Task brief:
In the data below, find every line with the string "does" and pull it out.

Records for processing:
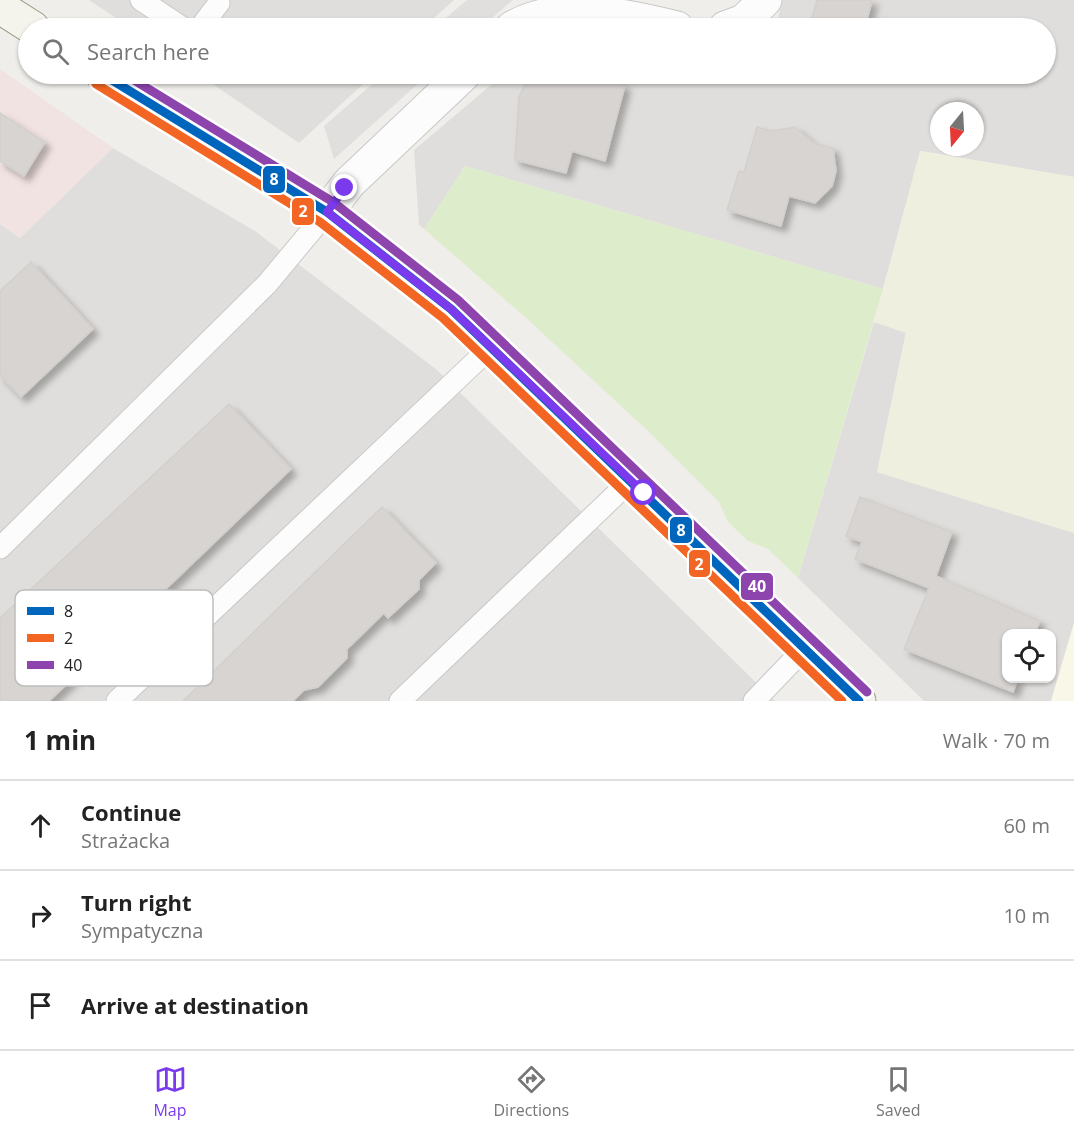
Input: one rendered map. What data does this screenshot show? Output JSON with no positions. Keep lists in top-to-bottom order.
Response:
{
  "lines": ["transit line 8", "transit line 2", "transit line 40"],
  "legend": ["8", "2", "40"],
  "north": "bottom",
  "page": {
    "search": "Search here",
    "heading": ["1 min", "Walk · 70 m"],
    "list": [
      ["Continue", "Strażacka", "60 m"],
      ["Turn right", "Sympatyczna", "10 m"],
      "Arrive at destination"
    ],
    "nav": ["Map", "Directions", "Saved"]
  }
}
---
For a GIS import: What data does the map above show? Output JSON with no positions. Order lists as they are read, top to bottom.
==
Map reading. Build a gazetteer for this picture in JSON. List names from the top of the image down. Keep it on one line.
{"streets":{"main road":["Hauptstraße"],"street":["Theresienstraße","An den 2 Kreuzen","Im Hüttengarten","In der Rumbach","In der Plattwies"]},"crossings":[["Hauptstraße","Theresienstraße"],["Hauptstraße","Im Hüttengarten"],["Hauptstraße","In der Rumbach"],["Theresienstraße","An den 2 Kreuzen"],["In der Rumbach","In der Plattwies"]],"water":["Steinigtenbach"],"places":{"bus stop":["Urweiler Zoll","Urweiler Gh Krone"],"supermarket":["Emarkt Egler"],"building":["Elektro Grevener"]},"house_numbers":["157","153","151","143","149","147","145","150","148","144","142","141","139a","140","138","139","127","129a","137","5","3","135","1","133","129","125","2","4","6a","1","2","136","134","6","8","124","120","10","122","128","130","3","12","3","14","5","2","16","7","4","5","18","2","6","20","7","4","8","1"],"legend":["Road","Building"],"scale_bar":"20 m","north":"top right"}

Completed exercise:
Input: one rendered map. What data does this screenshot show? Output JSON with no positions. Keep lists in top-to-bottom order.
For a GIS import: What data does the map above show? Output JSON with no positions. Order lists as they are read, top to bottom.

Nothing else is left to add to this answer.